Exclusive edition of the Porsche Design Chronograph 1
Buyers of the 911 GT3 90 F. A. Porsche will receive an exclusive edition of the Chronograph 1. Luminescent material consisting of special Super-LumiNova® applied to the hands and indices is meant to recreate the look of aging radium or tritium to create a patina-like effect. A historic Porsche Design logo on the lock of the wristband and the crown underscore the unique vintage character. F. A. Porsche’s initials are positioned above the day and time display at the 3-o’clock position. Typically, the Porsche Design logo can be found here; however, for his personal example which is still in the Porsche family’s possession today, F. A. Porsche had his initials marked there. The rotor of the automatic function is modeled after the design and color of the wheels on the car. The limitation number (XX/90) and the signature F. A. Porsche are laser-engraved into the underside of the housing. As opposed to the original, the housing is made of ultra-light, robust and hypoallergenic titanium, but kept in black like the historic model from 1972 that it references.
As an alternative to the black titanium bracelet, buyers can also opt to use an additionally provided leather strap. Leather and stitching are reflective of the materials used in the interior of the special car. Thanks to the quick exchange system, the wristbands can be swapped easily without the use of tools. Like all Porsche Design watches, the Chronograph is COSC-certified. It is constructed by hand in the Porsche-owned watch manufactory in Switzerland.

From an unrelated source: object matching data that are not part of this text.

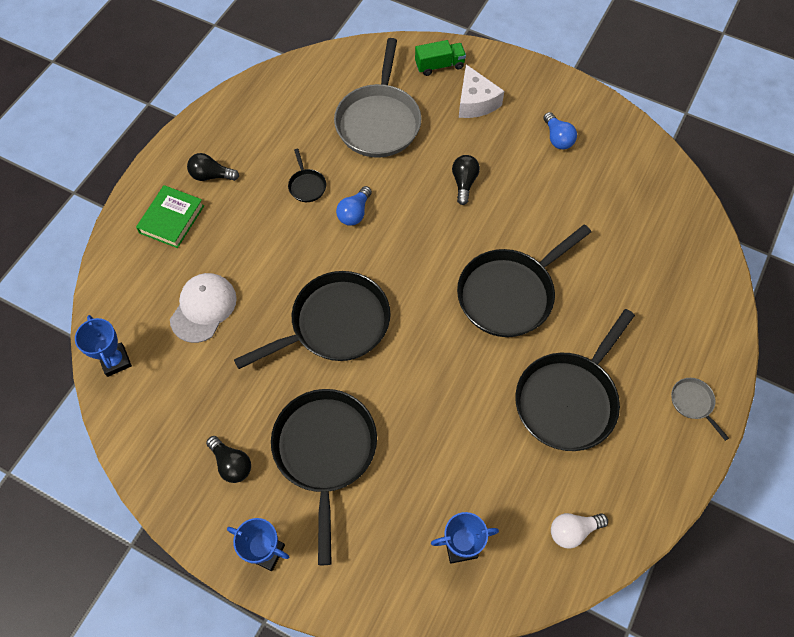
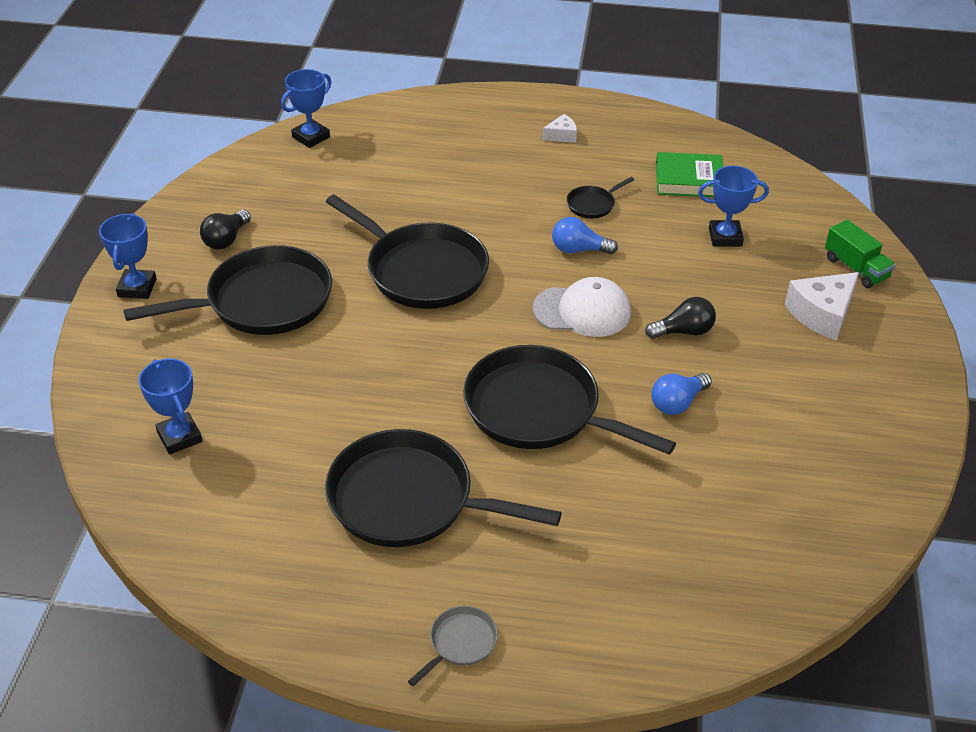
camera: 70 degrees right, 20 degrees down
green book [136,185,204,248] -> green book moved to [656,152,723,197]
white cap [170,273,237,343] -> white cap moved to [532,277,631,337]
black light bulb [187,153,239,181] -> white cheese [542,114,577,143]
grey pan [334,38,421,158] -> blue trophy [698,166,769,247]
blue light bulb [543,112,577,149] -> blue light bulb moved to [651,373,712,415]
white light bulb [551,513,608,549] -> none

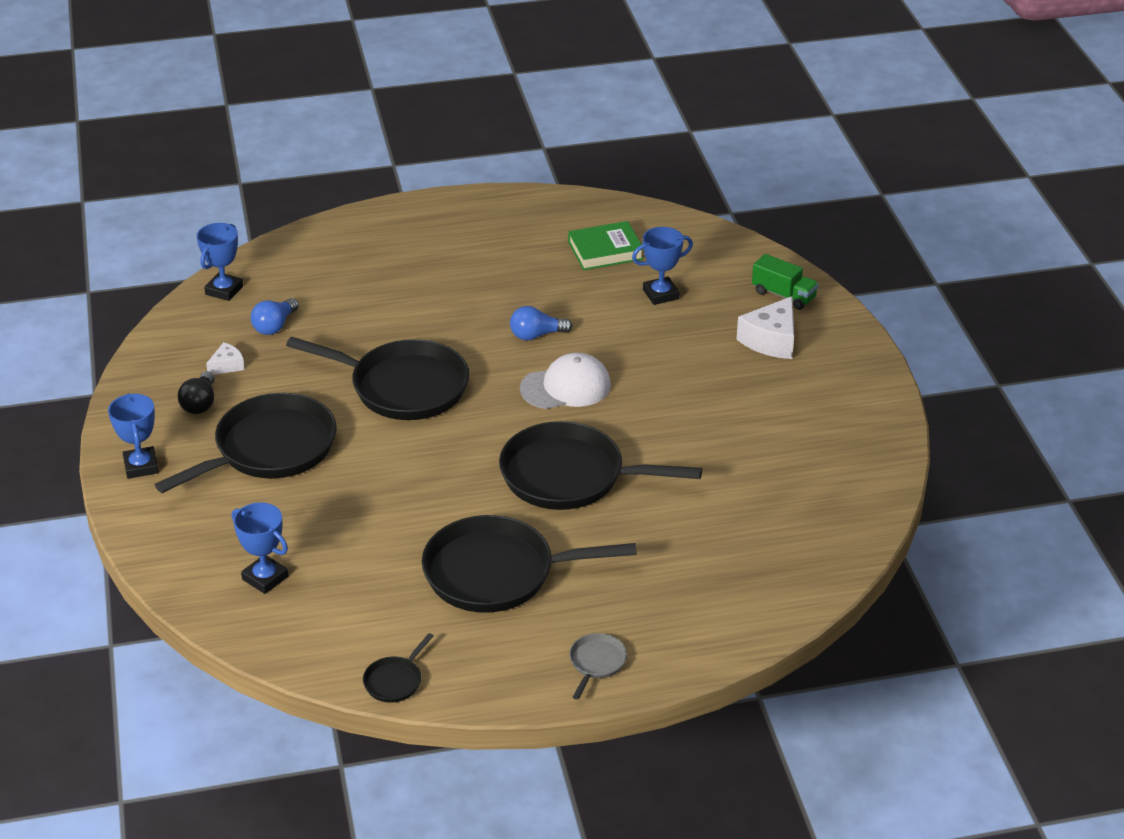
camera: 20 degrees left, 5 degrees down
white cheese [542,114,577,143] -> white cheese moved to [206,342,245,375]
black pan [567,177,634,218] -> black pan moved to [363,633,434,703]
black light bulb [645,297,716,339] -> none
blue light bulb [651,373,712,415] -> blue light bulb moved to [251,298,299,335]

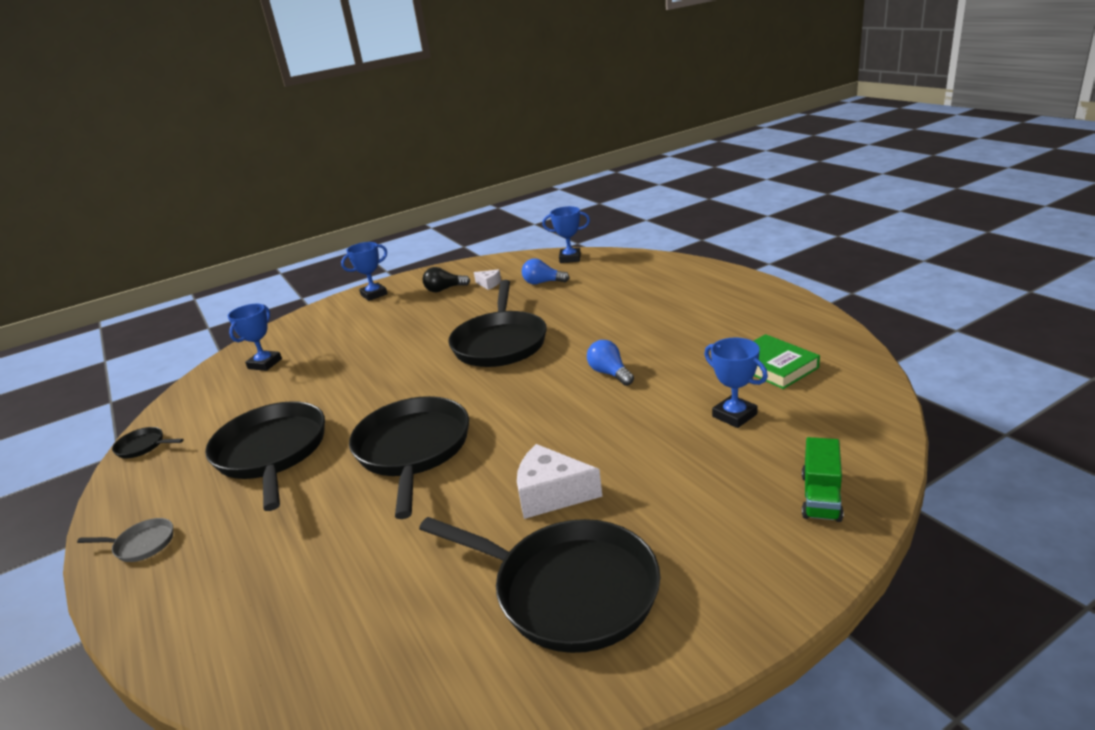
camera: 75 degrees right, 10 degrees down
black pan [155,393,337,493] -> black pan moved to [419,517,660,653]
white cap [520,353,611,409] -> none
white cheese [736,296,794,359] -> white cheese moved to [517,444,602,519]

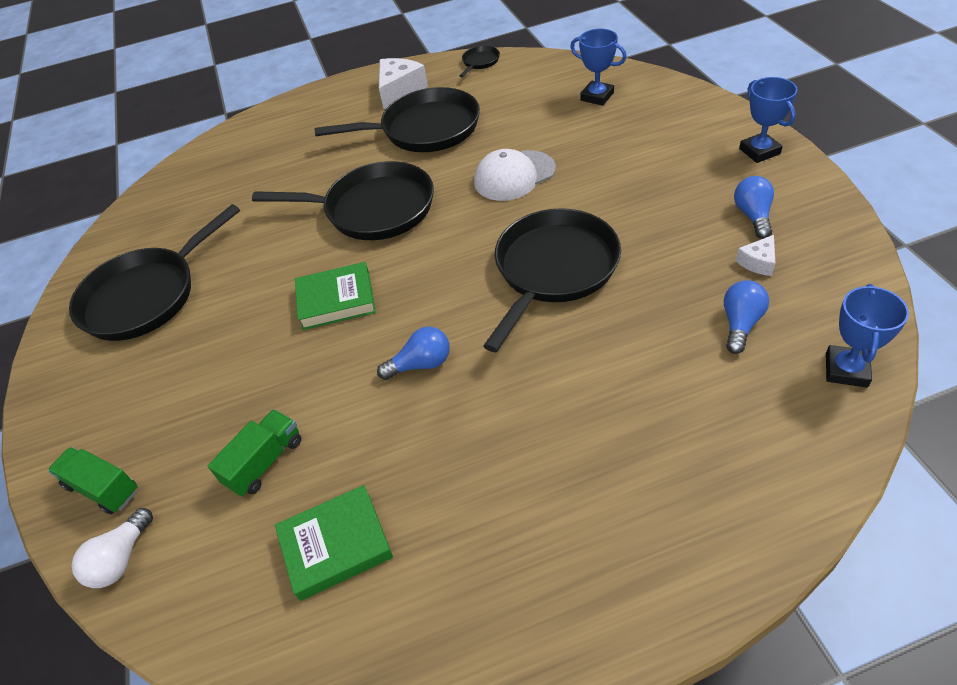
camera: 105 degrees right, 20 degrees up
grey pan [77,518,173,562] -> none
black light bulb [423,267,470,292] -> blue light bulb [734,176,774,239]
black pan [448,280,547,367] -> black pan turned 105 degrees clockwise [483,208,621,352]
white cheese [517,444,602,519] -> white cheese moved to [379,58,428,109]
blue trophy [704,337,768,428] -> green truck [208,409,301,497]
none -> white light bulb [72,508,153,588]
none -> green book [295,262,376,330]
none -> white cap [474,149,556,201]

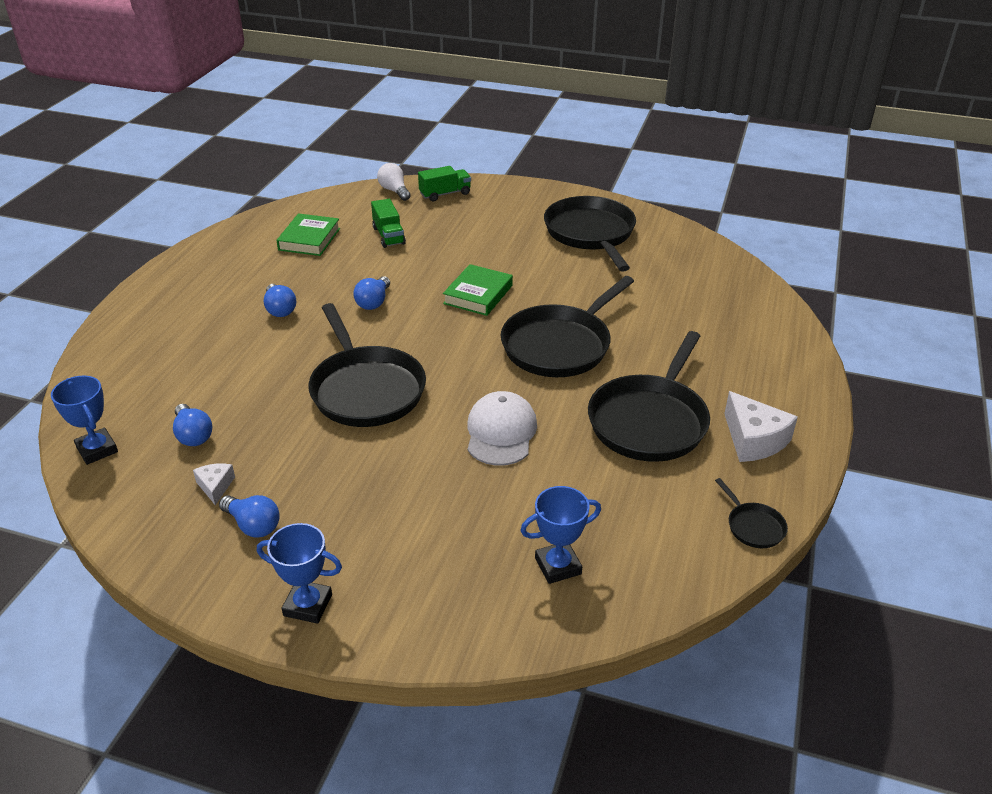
camera: 120 degrees right, 10 degrees down
none -> blue light bulb [264,284,296,317]

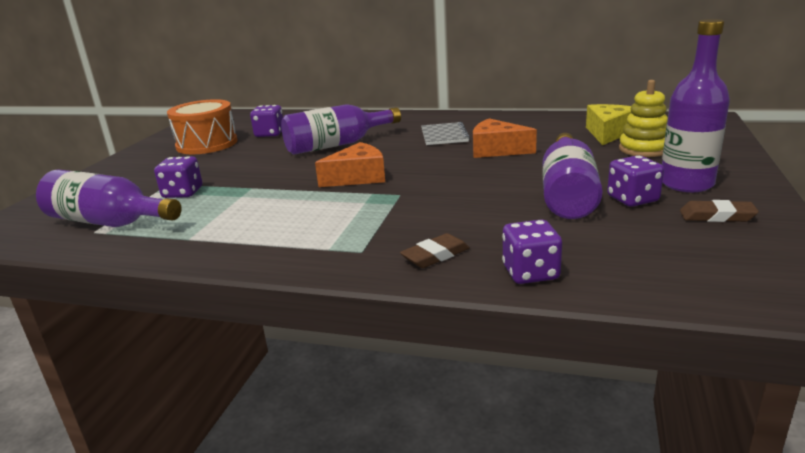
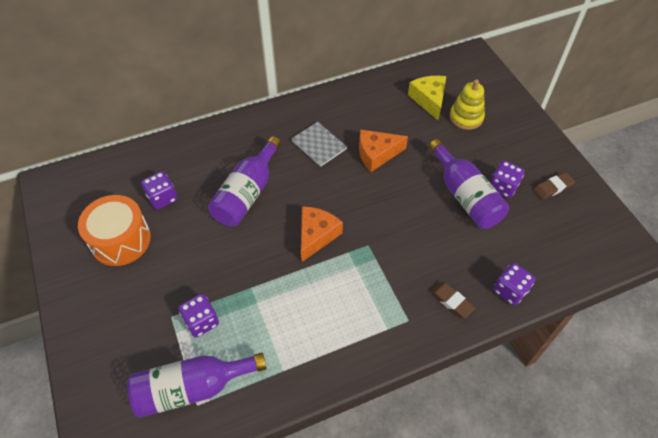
camera: 40 degrees left, 30 degrees up
brown eraser [400,233,470,268] -> brown eraser turned 60 degrees counterclockwise [430,282,475,318]
purple bottle [662,19,730,192] -> none

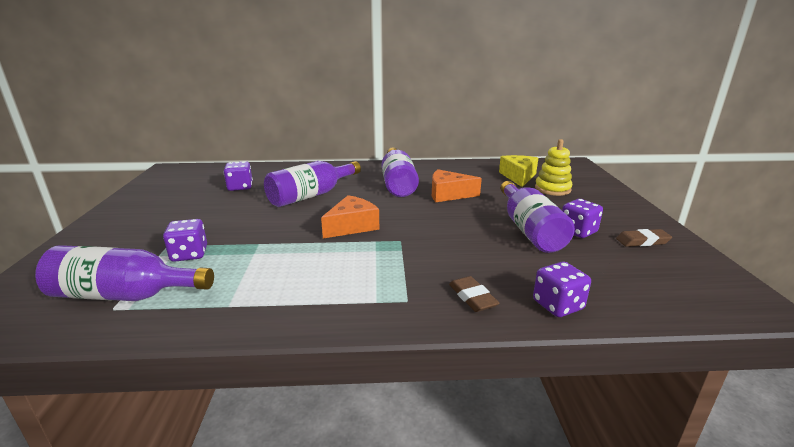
camera: 20 degrees right, 30 degrees down
orange drum [78,195,151,266] -> none
grey notebook [291,122,347,167] -> purple bottle [382,147,419,197]

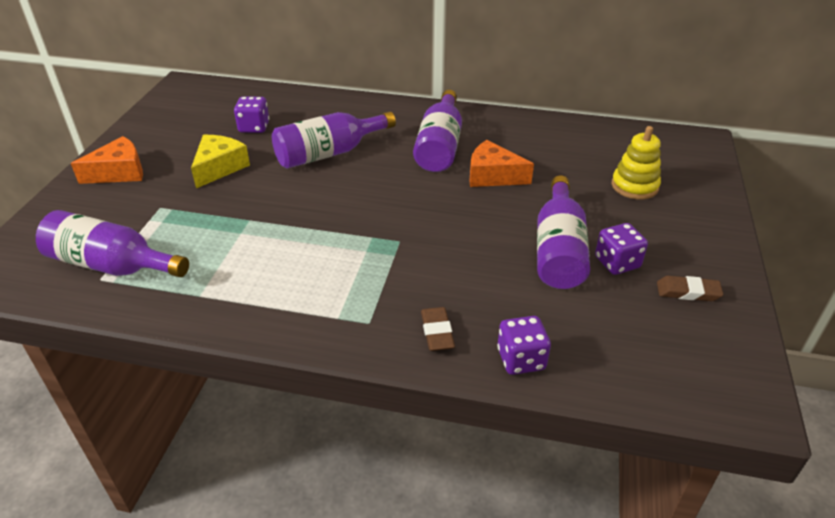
camera: 15 degrees right, 15 degrees up
purple dice [163,219,207,262] -> none
orange cheese [321,195,379,238] -> orange cheese moved to [71,136,143,184]
yellow cheese [499,155,538,187] -> yellow cheese moved to [191,135,250,188]

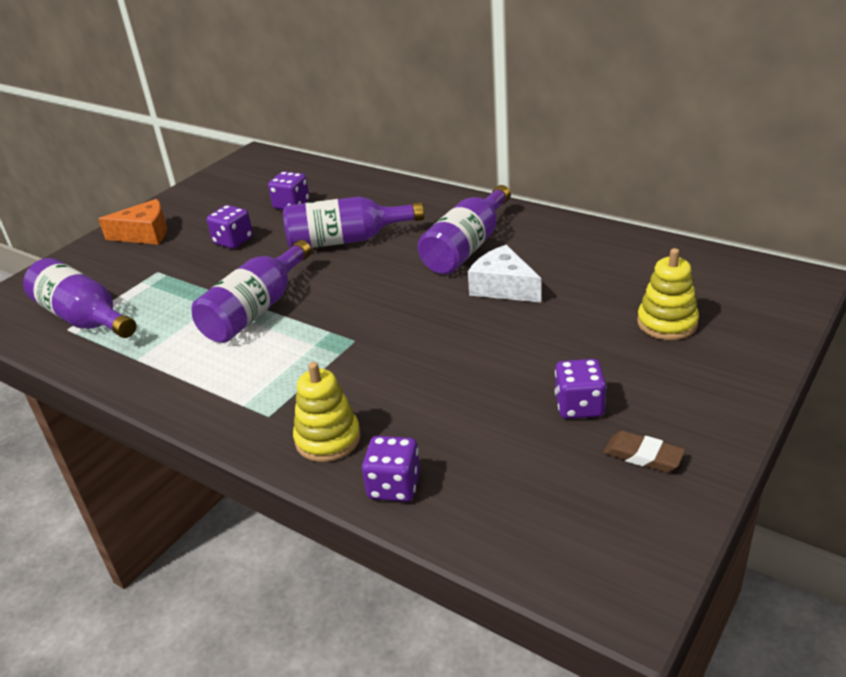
camera: 25 degrees right, 5 degrees down
yellow cheese [191,135,250,188] -> purple dice [207,205,253,249]
brown eraser [421,307,455,351] -> yellow stacking toy [293,362,361,462]
orange cheese [470,140,534,187] -> white cheese [468,245,541,303]
purple bottle [537,175,590,289] -> purple bottle moved to [191,240,312,343]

The special watch is based on the “Chronograph 1 – 1972 Limited Edition,” which Porsche Design introduced to celebrate its 50th anniversary in 2022. It follows the design of the original in great detail and carries state-of-the-art technology. The story behind it: The first work order placed to the young Porsche Design business came from Porsche AG: a watch for exceptional employees and anniversaries. Twenty examples were originally ordered. The dashboard of the Porsche 911 served as a design inspiration due to the fact that its information can be displayed and read clearly in all driving situations. F. A. carried over this design and functionality to the watch itself: a matte black watch face, fluorescent white indices and watch hands as well as a notable red stop second hand. The “Chronograph I” was the first all-black wristwatch in the world and quickly became a classic as well as a symbol of the functional design principles of F. A. Porsche.
About F. A. Porsche and Porsche Design
Ferdinand Alexander Porsche was born on December 11, 1935. From an early age he developed a passion for design. He studied briefly at the renowned University of Design in Ulm before starting an internship in the modeling department at Porsche in 1957. In March of 1961, the modeling department is separated from the body work construction division and integrated into the “Studio“ F. A. Porsche.” Under the leadership of their young CEO, the 901/991, the 804 Formula One race car and the Porsche 904 Carrera GTS are created. He founded Porsche Design in Stuttgart together with his brother Hans-Peter in 1972. Two years later, the design studio moved to Zell am See in Austria – close to the Schüttgut. In the following decades, F. A. Porsche developed numerous men’s accessories such as mechanical watches, eye glasses, lighters and pipes, as well as writing utensils that rise to world fame under the “Porsche Design” marque. In parallel, he and his team engineered a number of industry products, household appliances and other useful tools for internationally renowned companies under the label. “Design by F. A. Porsche.” F. A. passed away on April 5, 2012 in Salzburg, Austria.
The Design studio in Zell am See, which carries the name “Studio F. A. Porsche” in honor of its founder is at the core of the Porsche Design marque to this day. Carrying on F. A. Porsche’s vision, all designs do not follow short-lived trends, but rather a timeless and functional design philosophy.